● **Problem description**
Rewrite all the entries below with "scientific name" replaced by "species" and nothing else changed.

● **Data lines**
------------------------------------------------------------
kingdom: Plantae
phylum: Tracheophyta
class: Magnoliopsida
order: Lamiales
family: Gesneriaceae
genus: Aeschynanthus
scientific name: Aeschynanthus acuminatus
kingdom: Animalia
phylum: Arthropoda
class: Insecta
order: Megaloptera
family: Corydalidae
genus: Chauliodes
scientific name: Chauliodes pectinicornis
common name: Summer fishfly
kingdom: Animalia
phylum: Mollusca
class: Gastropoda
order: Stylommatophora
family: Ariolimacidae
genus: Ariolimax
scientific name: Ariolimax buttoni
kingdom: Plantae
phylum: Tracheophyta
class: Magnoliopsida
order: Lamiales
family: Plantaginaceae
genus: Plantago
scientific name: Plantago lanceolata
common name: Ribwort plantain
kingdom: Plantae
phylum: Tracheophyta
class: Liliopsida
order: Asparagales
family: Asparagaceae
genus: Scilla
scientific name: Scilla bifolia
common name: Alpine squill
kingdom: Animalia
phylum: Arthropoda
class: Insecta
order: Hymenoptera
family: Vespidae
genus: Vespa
------------------------------------------------------------
● **Solution to the exercise**
kingdom: Plantae
phylum: Tracheophyta
class: Magnoliopsida
order: Lamiales
family: Gesneriaceae
genus: Aeschynanthus
species: Aeschynanthus acuminatus
kingdom: Animalia
phylum: Arthropoda
class: Insecta
order: Megaloptera
family: Corydalidae
genus: Chauliodes
species: Chauliodes pectinicornis
common name: Summer fishfly
kingdom: Animalia
phylum: Mollusca
class: Gastropoda
order: Stylommatophora
family: Ariolimacidae
genus: Ariolimax
species: Ariolimax buttoni
kingdom: Plantae
phylum: Tracheophyta
class: Magnoliopsida
order: Lamiales
family: Plantaginaceae
genus: Plantago
species: Plantago lanceolata
common name: Ribwort plantain
kingdom: Plantae
phylum: Tracheophyta
class: Liliopsida
order: Asparagales
family: Asparagaceae
genus: Scilla
species: Scilla bifolia
common name: Alpine squill
kingdom: Animalia
phylum: Arthropoda
class: Insecta
order: Hymenoptera
family: Vespidae
genus: Vespa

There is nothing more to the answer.